§ EXERCISE DIRECTIONS
Edit the lines below from the first one through the line with "Value: 400,rpm", putting "current meter" in place of "ammeter" and leaving everything else unchanged. Give only those lines, and leave out the pictures.

§ DATASET RECORDS
=== Section Start ===

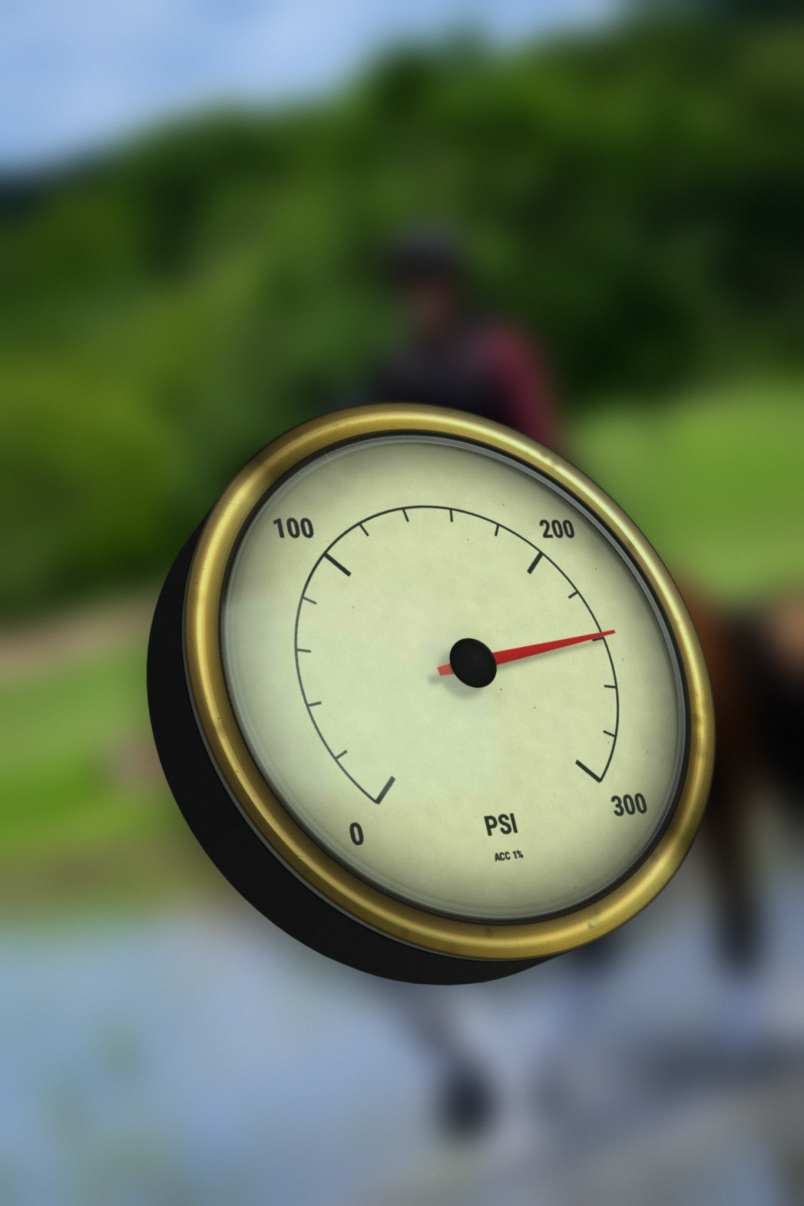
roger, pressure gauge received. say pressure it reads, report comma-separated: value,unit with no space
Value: 240,psi
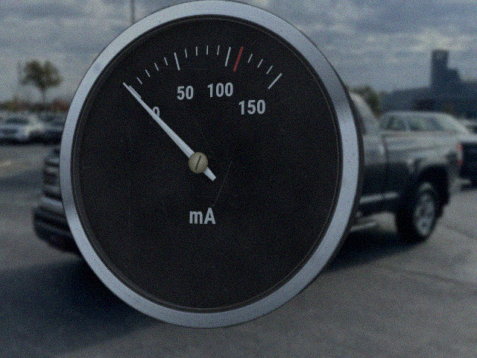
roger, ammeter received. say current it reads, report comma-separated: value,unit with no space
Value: 0,mA
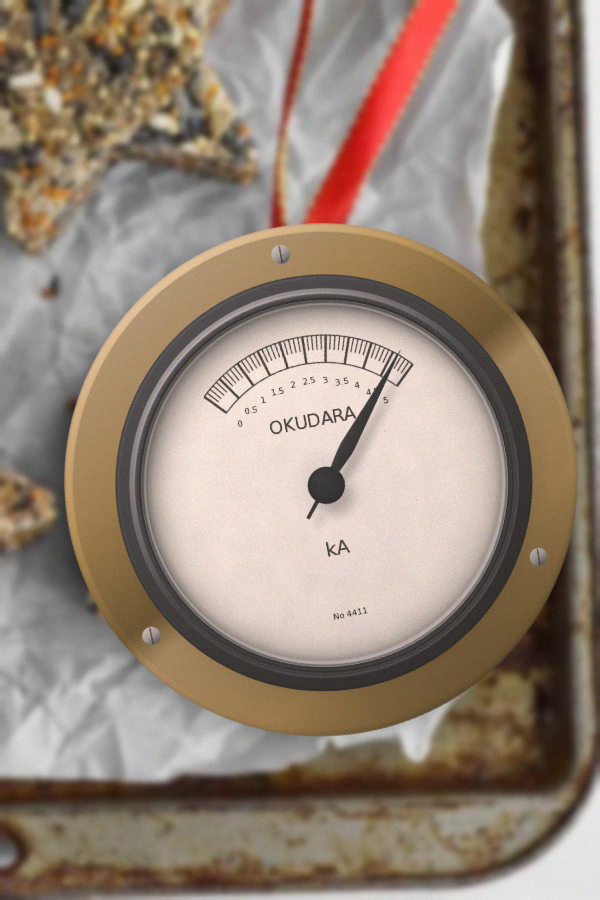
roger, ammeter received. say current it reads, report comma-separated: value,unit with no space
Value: 4.6,kA
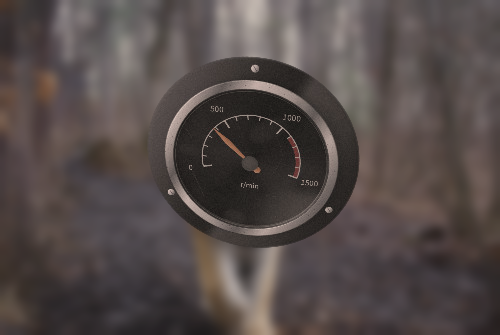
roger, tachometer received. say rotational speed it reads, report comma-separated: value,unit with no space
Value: 400,rpm
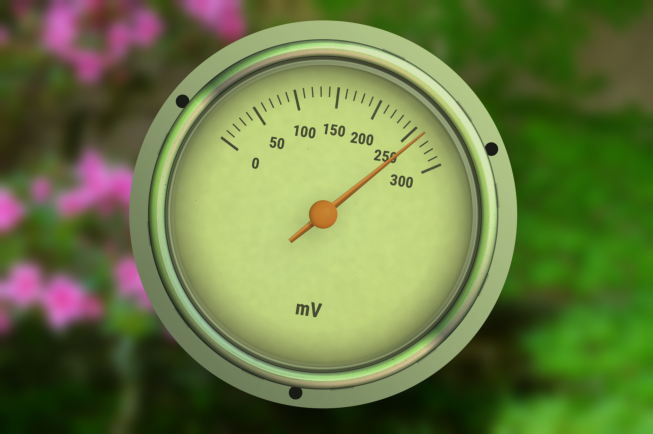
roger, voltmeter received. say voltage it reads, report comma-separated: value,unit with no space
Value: 260,mV
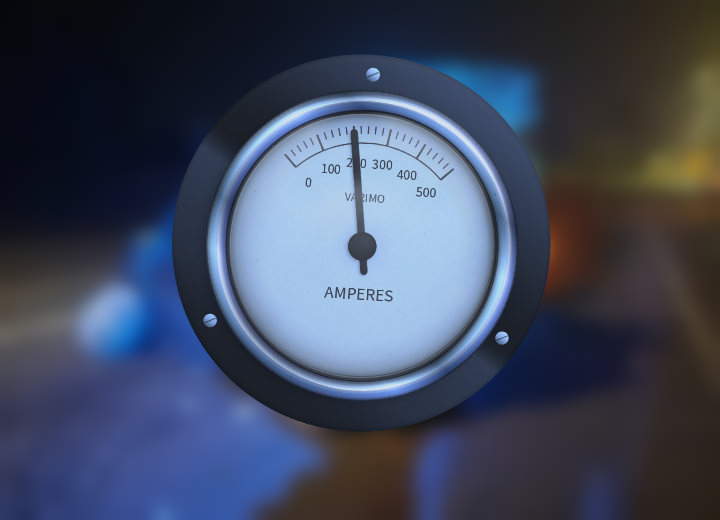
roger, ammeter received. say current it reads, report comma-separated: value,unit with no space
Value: 200,A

=== Section End ===

§ ANSWER
roger, pressure gauge received. say pressure it reads, report comma-separated: value,unit with no space
Value: 240,psi
roger, current meter received. say current it reads, report comma-separated: value,unit with no space
Value: 0,mA
roger, current meter received. say current it reads, report comma-separated: value,unit with no space
Value: 4.6,kA
roger, tachometer received. say rotational speed it reads, report comma-separated: value,unit with no space
Value: 400,rpm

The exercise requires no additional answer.